What's Up Fox (also known as Foxy Lady) is a 2006 South Korean television series, starring Go Hyun-jung and Chun Jung-myung. It aired on MBC from September 20 to November 9, 2006, on Wednesdays and Thursdays at 21:55 for 16 episodes. The romantic comedy explores age differences in relationships, in particular between a 33-year-old woman and her best friend's brother who is nine years younger.

==Plot==
Go Byung-hee (Go Hyun-jung) is a 33-year-old woman working as a reporter for a third-rate magazine, but with the heart of a 24-year-old virgin girl. She frequently finds it hard to cope with the unexciting aspects of her life. She dreams of someday working for a company that she can be proud of, and of finding the man of her fantasies: someone her age who has a good educational background and is financially stable, who'll provide warm support when she needs it, and who'll go with her on a world tour in a campervan. One day, she gets into an accident with her friend Seung-hye's younger brother, Chul-soo (Chun Jung-myung), and begins to see him in a new light. Park Chul-soo is a 24-year-old high school graduate working as a mechanic at a car repair shop. Although Chul-soo does not seem to have much, he is filled with maturity and enjoys life by doing the things he loves: working as a mechanic and traveling. How many people actually find the love they dream of? Until they realize that true love is just around the corner, this couple continues to pursue this unique romantic relationship of "dating a friend's brother" and "dating my sister's friend."

==Cast==

===Main characters===
- Go Hyun-jung as Go Byung-hee
Reporter working for the magazine C'est Si Bon.
- Chun Jung-myung as Park Chul-soo
  - Yoo Tae-woong as young Chul-soo
Mechanic at Ssing Ssing Auto Repair Shop.
- Cho Yeon-woo as Bae Hee-myung
Urologist who writes an advice column for C'est Si Bon as a medical expert.
- Kim Eun-joo as Go Jun-hee
Byung-hee's younger sister who is a second-rate fashion model.
- Son Hyun-joo as Park Byung-gak
President of a luxury brand.

===Supporting characters===
- Youn Yuh-jung as Choi Soon-nam (Byung-hee and Jun-hee's mother)
- Ahn Sun-young as Park Seung-hye (Chul-soo's sister)
- Park Byung-sun as Oh Pil-kyo (Soon-nam's real estate employee)
- Kwon Hae-hyo as Hwang Yong-kil (magazine publisher)
- Choi Yoon-jung as Jo Sung-ran
- Seo Young as Joo-hee
- Choi Woo-je as Sun-woo (Byung-hee's college friend)
- Seo Hye-jin as Jo Hyun-jung (Byung-hee's co-worker)
- Jung Ki-sung as Director Kim
- Kim Hak-chul as an auto repair shop owner

==Ratings==
- In the table below, the blue numbers represent the lowest ratings and the red numbers represent the highest ratings.
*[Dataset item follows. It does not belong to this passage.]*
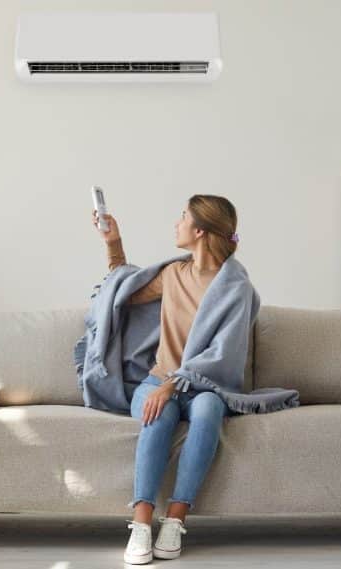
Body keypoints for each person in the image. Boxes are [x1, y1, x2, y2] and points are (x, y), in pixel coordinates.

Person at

| Date | Episode | Nationwide |
|---|---|---|
| 2006-09-20 | 1 | 17.8% |
| 2006-09-21 | 2 | 18.5% |
| 2006-09-27 | 3 | 18.5% |
| 2006-09-28 | 4 | 20.3% |
| 2006-10-04 | 5 | 18.0% |
| 2006-10-05 | 6 | 17.6% |
| 2006-10-11 | 7 | 16.4% |
| 2006-10-12 | 8 | 17.6% |
| 2006-10-18 | 9 | 16.6% |
| 2006-10-19 | 10 | 17.0% |
| 2006-10-25 | 11 | 17.5% |
| 2006-10-26 | 12 | 21.1% |
| 2006-11-01 | 13 | 18.2% |
| 2006-11-02 | 14 | 15.4% |
| 2006-11-08 | 15 | 14.1% |
| 2006-11-09 | 16 | 16.3% |
| Average |  | 17.5% |

Source: TNS Media Korea

==International broadcast==
It aired in Japan on cable channel KNTV from September 20 to November 9, 2006, and cable channel Wowow beginning April 19, 2007. In Philippines year 2007 to aired on GMA 7 with Filipino dubbed version under the title of Foxy Lady premiere July 9, 2007 – September 21, 2007 with the OST local title With a Smile song by Eraserheads.